May 23, 2013

PHASE 2: The Blue Cabinet

I am looking for my blue cabinet. Like this:

  
Weary, chipped,..... and so full of character.

I lived with this one for a vacation week in Mendocino last summer. As you see, the rest of the kitchen is modern, Danish clean, and obviously a choice owner Ron made to update what is essentially an1880's shanty.
Mendo's Garden Cottage


But this playful piece matches nothing else in the sleek creme and white kitchen. It just has to have a story around it. But I didn't want to ask Ron, in case it wasn't as provocative as my own musings about Mendo's past.

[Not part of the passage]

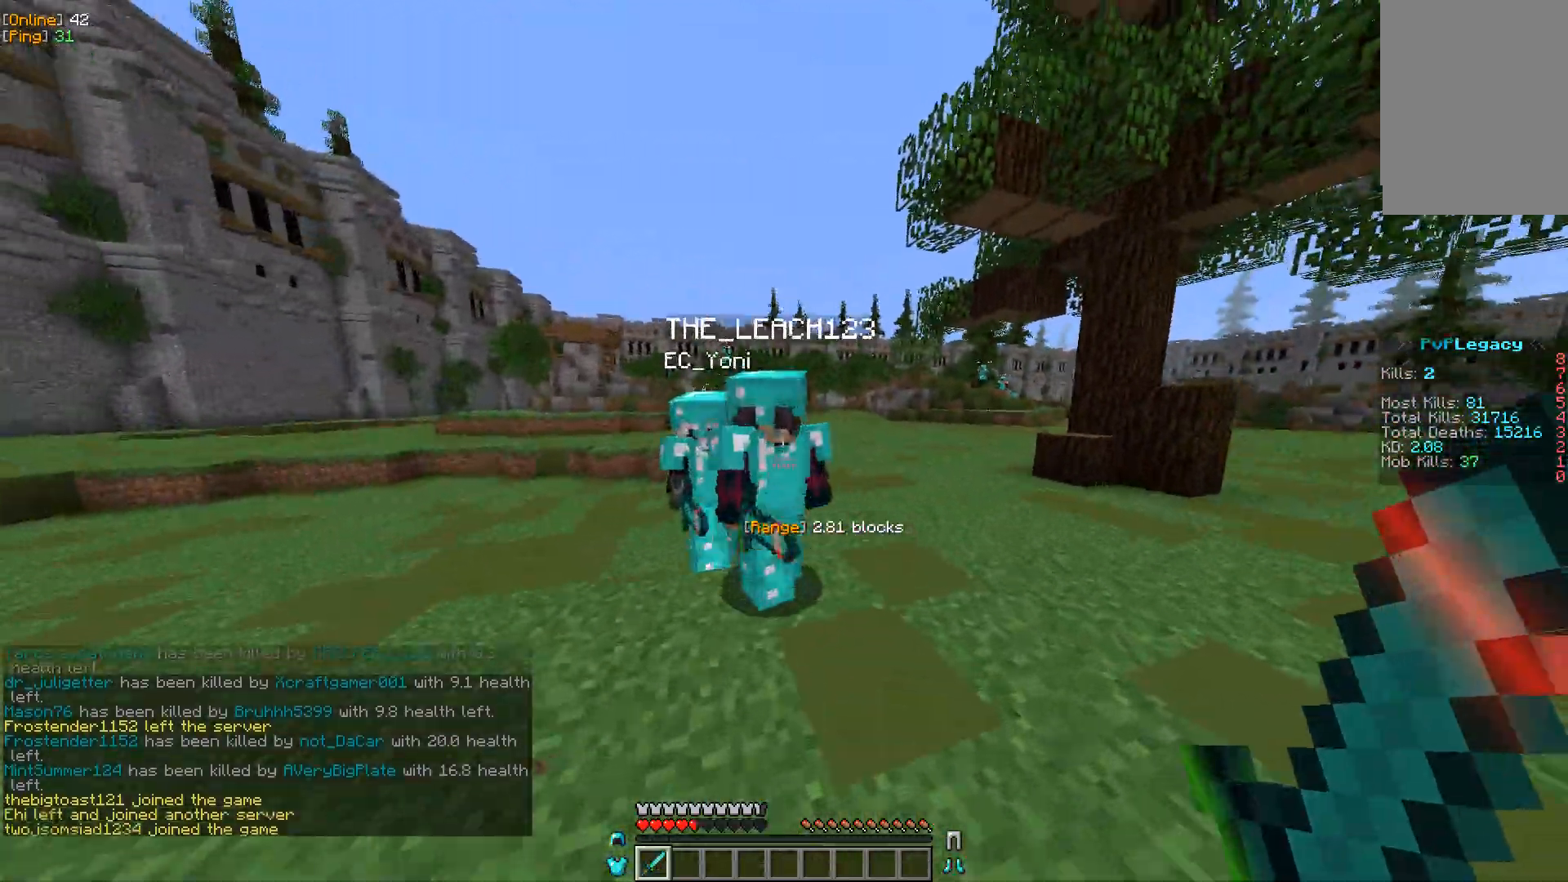
{"keys": ["d", "s"], "mouse": [], "events": [[50, "w", "up"], [67, "d", "up"], [100, "a", "down"], [100, "s", "down"], [133, "d", "down"], [133, "mouse_left", "up"], [167, "a", "up"]]}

I know just where I want my cabinet to go in my kitchen. Here in that little recessed niche over the housemate fridge:











I love how the rich color says, "Look at me! Aren't I special?" More than that, in my kitchen it will say, "Loni lives here, and this gives you a hint about who she is." I see mine as green. Glass doors would be fun, but I'll take the character that I find and let it create its own story.

Since all my Phase 2 drawings are finally done and ready for Tim, I went shopping at Urban Ore, our local salvage recycling yard, or as they call it their Eco-Park.  No luck. But I'm still hoping to find other opportunities and places where I might find it. I could buy an inexpensive IKEA 30"x24" cabinet, distress, and antique it with my table milk paint. Won't have the period piece feel quite, so I'm holding out. It's an on-going hunt that I am enjoying between other tasks, and hopefully another weekend project that will have its own resonant feeling of putting myself into my house, as this Christmas table project did.



And I will write more about The Garden Cottage too. It's an example that can teach us how to use groups of buildings to achieve an amazing, and wonderfully intimate sense of "home." Ron has done many creative things to make the place unique and welcoming. It's an inspiring case study with many lessons.